Maputo — Num passo estratégico para fortalecer a resiliência climática, o Governo inaugurou, esta quarta-feira, uma moderna Sala de Comando do Sistema de Previsão e Alerta de Cheias, uma infra-estrutura que promete transformar a forma como o país antecipa e responde a eventos extremos.
By: Arson Armando
Durante a cerimónia, o Ministro das Obras Públicas, Habitação e Recursos Hídricos, Fernando Rafael, sublinhou que a diferença entre uma chuva intensa e uma tragédia reside, sobretudo, no aviso atempado. A nova sala surge precisamente com esse propósito: garantir que a informação chegue cedo, permitindo salvar vidas, proteger infra-estruturas e reduzir perdas económicas.
Moçambique continua exposto a fenómenos como cheias, secas e ciclones, cujos impactos se reflectem de forma directa no desenvolvimento socioeconómico. Neste contexto, a aposta em sistemas de prevenção deixa de ser opcional e passa a constituir uma prioridade nacional.

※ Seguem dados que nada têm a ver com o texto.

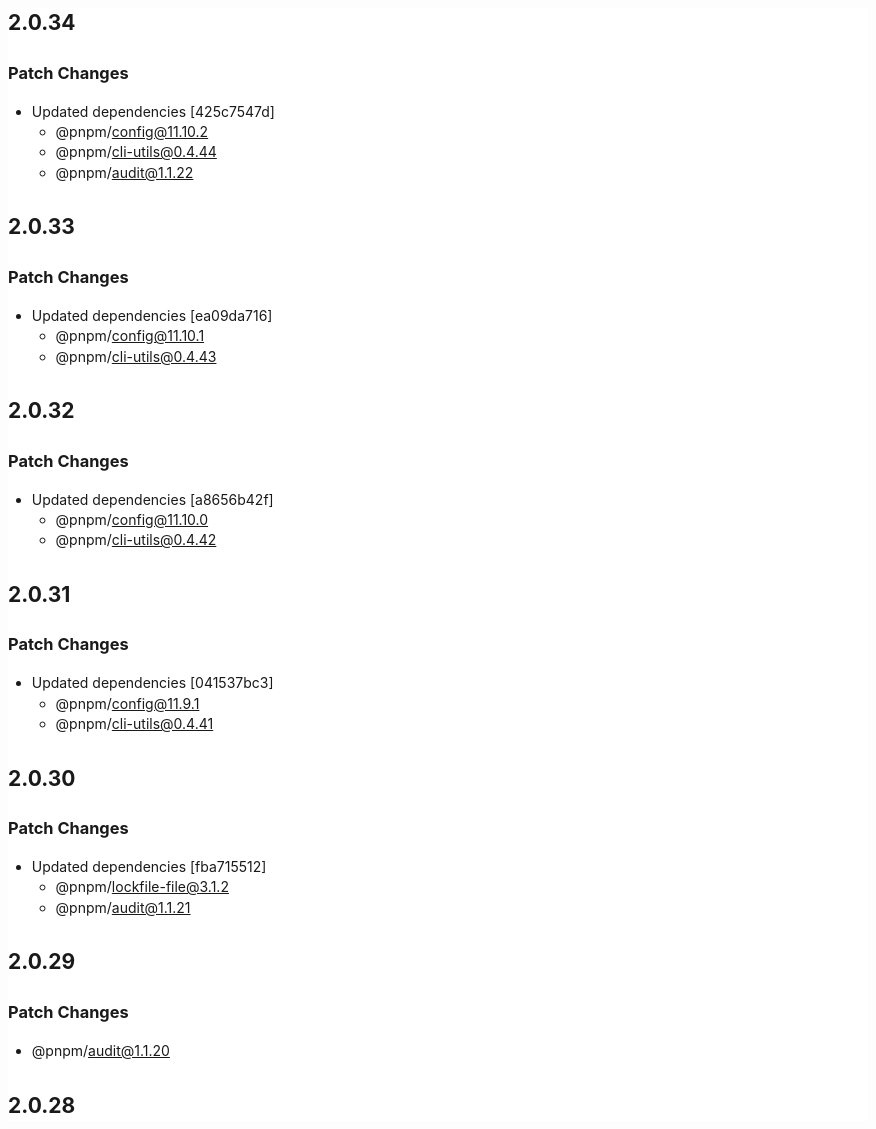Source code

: ## 2.0.34

### Patch Changes

- Updated dependencies [425c7547d]
  - @pnpm/config@11.10.2
  - @pnpm/cli-utils@0.4.44
  - @pnpm/audit@1.1.22

## 2.0.33

### Patch Changes

- Updated dependencies [ea09da716]
  - @pnpm/config@11.10.1
  - @pnpm/cli-utils@0.4.43

## 2.0.32

### Patch Changes

- Updated dependencies [a8656b42f]
  - @pnpm/config@11.10.0
  - @pnpm/cli-utils@0.4.42

## 2.0.31

### Patch Changes

- Updated dependencies [041537bc3]
  - @pnpm/config@11.9.1
  - @pnpm/cli-utils@0.4.41

## 2.0.30

### Patch Changes

- Updated dependencies [fba715512]
  - @pnpm/lockfile-file@3.1.2
  - @pnpm/audit@1.1.21

## 2.0.29

### Patch Changes

- @pnpm/audit@1.1.20

## 2.0.28
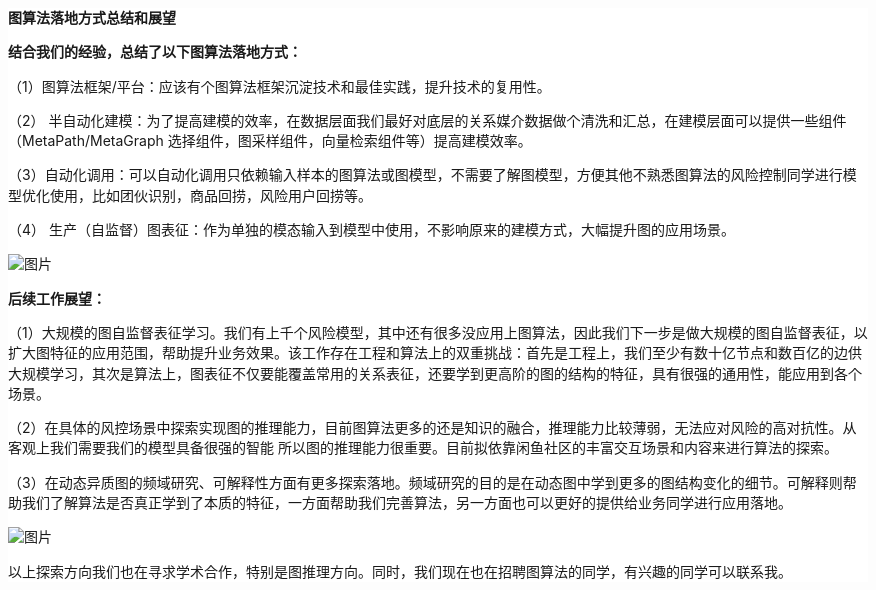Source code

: **图算法落地方式总结和展望**

**结合我们的经验，总结了以下图算法落地方式：**

（1）图算法框架/平台：应该有个图算法框架沉淀技术和最佳实践，提升技术的复用性。

（2） 半自动化建模：为了提高建模的效率，在数据层面我们最好对底层的关系媒介数据做个清洗和汇总，在建模层面可以提供一些组件（MetaPath/MetaGraph 选择组件，图采样组件，向量检索组件等）提高建模效率。

（3）自动化调用：可以自动化调用只依赖输入样本的图算法或图模型，不需要了解图模型，方便其他不熟悉图算法的风险控制同学进行模型优化使用，比如团伙识别，商品回捞，风险用户回捞等。

（4） 生产（自监督）图表征：作为单独的模态输入到模型中使用，不影响原来的建模方式，大幅提升图的应用场景。

![图片](https://mmbiz.qpic.cn/mmbiz_png/zHbzQPKIBPgltxTE0PUic4ialiajoTyaHzyWibKQNciasR2eO1Bw6qxgibATLP7V5NVRONCODoicplyfWL8ujcnXAl0JQ/640?wx_fmt=png&tp=wxpic&wxfrom=5&wx_lazy=1&wx_co=1)

**后续工作展望：**

（1）大规模的图自监督表征学习。我们有上千个风险模型，其中还有很多没应用上图算法，因此我们下一步是做大规模的图自监督表征，以扩大图特征的应用范围，帮助提升业务效果。该工作存在工程和算法上的双重挑战：首先是工程上，我们至少有数十亿节点和数百亿的边供大规模学习，其次是算法上，图表征不仅要能覆盖常用的关系表征，还要学到更高阶的图的结构的特征，具有很强的通用性，能应用到各个场景。 

（2）在具体的风控场景中探索实现图的推理能力，目前图算法更多的还是知识的融合，推理能力比较薄弱，无法应对风险的高对抗性。从客观上我们需要我们的模型具备很强的智能 所以图的推理能力很重要。目前拟依靠闲鱼社区的丰富交互场景和内容来进行算法的探索。

（3）在动态异质图的频域研究、可解释性方面有更多探索落地。频域研究的目的是在动态图中学到更多的图结构变化的细节。可解释则帮助我们了解算法是否真正学到了本质的特征，一方面帮助我们完善算法，另一方面也可以更好的提供给业务同学进行应用落地。

![图片](https://mmbiz.qpic.cn/mmbiz_png/zHbzQPKIBPgltxTE0PUic4ialiajoTyaHzyuuBNhpzdDEv4sjLfXWV6Le4VNmuRibQiblGHmhu4J3vIsIVia9OtIa6nA/640?wx_fmt=png&tp=wxpic&wxfrom=5&wx_lazy=1&wx_co=1)

以上探索方向我们也在寻求学术合作，特别是图推理方向。同时，我们现在也在招聘图算法的同学，有兴趣的同学可以联系我。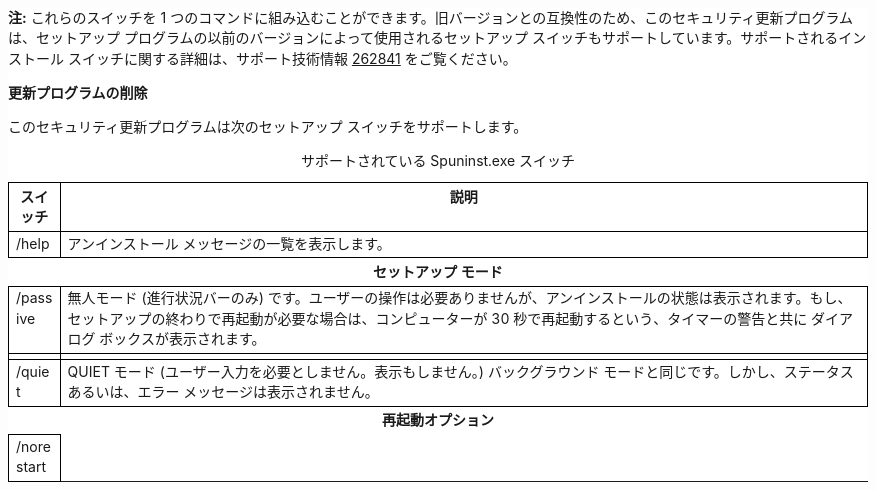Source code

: **注:** これらのスイッチを 1 つのコマンドに組み込むことができます。旧バージョンとの互換性のため、このセキュリティ更新プログラムは、セットアップ プログラムの以前のバージョンによって使用されるセットアップ スイッチもサポートしています。サポートされるインストール スイッチに関する詳細は、サポート技術情報 [262841](http://support.microsoft.com/kb/262841) をご覧ください。

**更新プログラムの削除**

このセキュリティ更新プログラムは次のセットアップ スイッチをサポートします。

<table class="dataTable">
<caption>
サポートされている Spuninst.exe スイッチ
</caption>
<tr class="thead">
<th style="border:1px solid black;" >
スイッチ
</th>
<th style="border:1px solid black;" >
説明
</th>
</tr>
<tr>
<td style="border:1px solid black;">
/help
</td>
<td style="border:1px solid black;">
アンインストール メッセージの一覧を表示します。
</td>
</tr>
<tr>
<th colspan="2">
セットアップ モード
</th>
</tr>
<tr class="alternateRow">
<td style="border:1px solid black;">
/passive
</td>
<td style="border:1px solid black;">
無人モード (進行状況バーのみ) です。ユーザーの操作は必要ありませんが、アンインストールの状態は表示されます。もし、セットアップの終わりで再起動が必要な場合は、コンピューターが 30 秒で再起動するという、タイマーの警告と共に ダイアログ ボックスが表示されます。
</td>
</tr>
<tr>
<td style="border:1px solid black;">
</td>
<td style="border:1px solid black;">
</td>
</tr>
<tr class="alternateRow">
<td style="border:1px solid black;">
/quiet
</td>
<td style="border:1px solid black;">
QUIET モード (ユーザー入力を必要としません。表示もしません。) バックグラウンド モードと同じです。しかし、ステータスあるいは、エラー メッセージは表示されません。
</td>
</tr>
<tr>
<th colspan="2">
再起動オプション
</th>
</tr>
<tr>
<td style="border:1px solid black;">
/norestart
</td>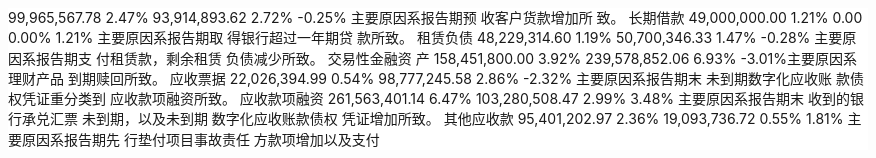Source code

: 99,965,567.78
2.47%
93,914,893.62
2.72%
-0.25%
主要原因系报告期预
收客户货款增加所
致。
长期借款
49,000,000.00
1.21%
0.00
0.00%
1.21%
主要原因系报告期取
得银行超过一年期贷
款所致。
租赁负债
48,229,314.60
1.19%
50,700,346.33
1.47%
-0.28%
主要原因系报告期支
付租赁款，剩余租赁
负债减少所致。
交易性金融资
产
158,451,800.00
3.92%
239,578,852.06
6.93%
-3.01%主要原因系理财产品
到期赎回所致。
应收票据
22,026,394.99
0.54%
98,777,245.58
2.86%
-2.32%
主要原因系报告期末
未到期数字化应收账
款债权凭证重分类到
应收款项融资所致。
应收款项融资
261,563,401.14
6.47%
103,280,508.47
2.99%
3.48%
主要原因系报告期末
收到的银行承兑汇票
未到期，以及未到期
数字化应收账款债权
凭证增加所致。
其他应收款
95,401,202.97
2.36%
19,093,736.72
0.55%
1.81%
主要原因系报告期先
行垫付项目事故责任
方款项增加以及支付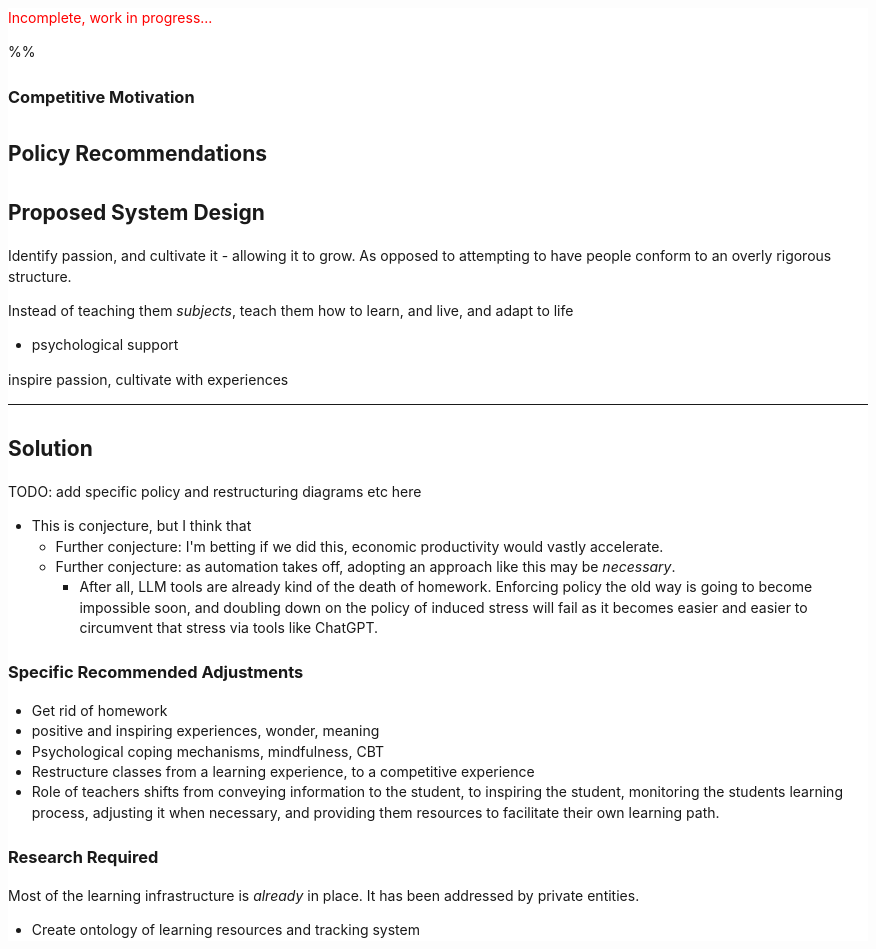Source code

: <p style="color: red;">Incomplete, work in progress...</p>

%%
### Competitive Motivation


## Policy Recommendations


## Proposed System Design


Identify passion, and cultivate it - allowing it to grow. As opposed to attempting to have people  conform to an overly rigorous structure.


Instead of teaching them *subjects*, teach them how to learn, and live, and adapt to life
- psychological support

inspire passion, cultivate with experiences




---

## Solution

TODO: add specific policy and restructuring diagrams etc here

- This is conjecture, but I think that 
	- Further conjecture: I'm betting if we did this, economic productivity would vastly accelerate.
	- Further conjecture: as automation takes off, adopting an approach like this may be *necessary*.
		- After all, LLM tools are already kind of the death of homework. Enforcing policy the old way is going to become impossible soon, and doubling down on the policy of induced stress will fail as it becomes easier and easier to circumvent that stress via tools like ChatGPT.

### Specific Recommended Adjustments

- Get rid of homework
- positive and inspiring experiences, wonder, meaning
- Psychological coping mechanisms, mindfulness, CBT
- Restructure classes from a learning experience, to a competitive experience
- Role of teachers shifts from conveying information to the student, to inspiring the student, monitoring the students learning process, adjusting it when necessary, and providing them resources to facilitate their own learning path.





### Research Required

Most of the learning infrastructure is *already* in place. It has been addressed by private entities.

- Create ontology of learning resources and tracking system
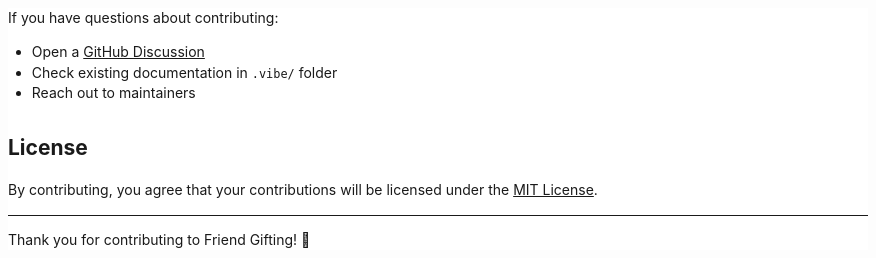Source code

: If you have questions about contributing:

- Open a [GitHub Discussion](https://github.com/your-org/friend-gifting/discussions)
- Check existing documentation in `.vibe/` folder
- Reach out to maintainers

## License

By contributing, you agree that your contributions will be licensed under the [MIT License](LICENSE).

---

Thank you for contributing to Friend Gifting! 🎁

A infra-estrutura agora inaugurada posiciona-se como um centro nevrálgico de decisão, onde dados hidrometeorológicos são analisados em tempo real, permitindo a emissão de alertas claros e a coordenação eficaz entre instituições. Mais do que um espaço físico, trata-se de uma plataforma integrada que alia tecnologia, ciência e capacidade operacional.
O projecto contou com o financiamento da Agência de Cooperação Internacional do Japão (KOICA), reforçando o papel das parcerias internacionais na implementação de soluções concretas para desafios globais como as mudanças climáticas. Para além desta sala, estão em desenvolvimento outras duas infra-estruturas semelhantes nas cidades de Nampula e Mocuba.
O investimento global, estimado em cerca de 7,5 milhões de dólares, inclui ainda a instalação de 14 estações pluviométricas, 10 hidrométricas, três radares e nove sirenes, com particular incidência na bacia do rio Licungo, na província da Zambézia — uma das zonas mais vulneráveis do país.
Com esta modernização, o tempo de antecedência dos avisos poderá duplicar, passando de três para seis dias em determinados cenários. Este avanço representa uma margem crucial para que comunidades, autoridades e serviços de emergência possam preparar respostas eficazes.
A iniciativa envolve várias instituições, com destaque para o Instituto Nacional de Gestão e Redução do Risco de Desastres (INGD), responsável pela coordenação operacional, e o Instituto Nacional de Meteorologia (INAM), que assegura a componente de previsão meteorológica.
Apesar dos avanços tecnológicos, o ministro alertou para a necessidade de garantir disciplina operacional, integração institucional, comunicação responsável e investimento contínuo, sublinhando que a eficácia do sistema depende tanto da tecnologia quanto da sua gestão.
Entretanto, a actual época chuvosa continua a exigir vigilância apertada. Diversas bacias hidrográficas permanecem sob alerta, incluindo Incomáti, Limpopo e Save, no Sul; Búzi e Púngoè, no Centro; e Megaruma, Montepuez e Messalo, no Norte.
Regista-se igualmente o aumento dos níveis de armazenamento em várias barragens, como Massingir, Pequenos Libombos, Corumana, Chicamba e Cahora Bassa, o que impõe uma monitoria contínua e uma gestão rigorosa.
Perante este cenário, o INGD já activou medidas preventivas na bacia do rio Save, com acções que incluem a disseminação de avisos, preparação de centros de acomodação e mobilização de equipas para eventuais evacuações.
Num apelo directo à população, as autoridades reforçam a importância de evitar travessias em zonas inundadas e de seguir as orientações oficiais, numa altura em que a prevenção pode fazer toda a diferença.
Com esta iniciativa, Moçambique dá mais um passo firme na construção de um sistema de gestão de risco mais eficiente, onde a antecipação se traduz em protecção e a informação chega antes do perigo.